Page-level text extractions:
----

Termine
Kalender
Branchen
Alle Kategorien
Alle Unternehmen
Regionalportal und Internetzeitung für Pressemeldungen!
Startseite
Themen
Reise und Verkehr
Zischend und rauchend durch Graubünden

----

_GOAL OF THE EXERCISE:_
Repeat exactly the lines starting at the line with "Reise und Verkehr" and ending with the final line of the entries. Include nothing else.

_WRITTEN SOLUTION:_
Reise und Verkehr
Zischend und rauchend durch Graubünden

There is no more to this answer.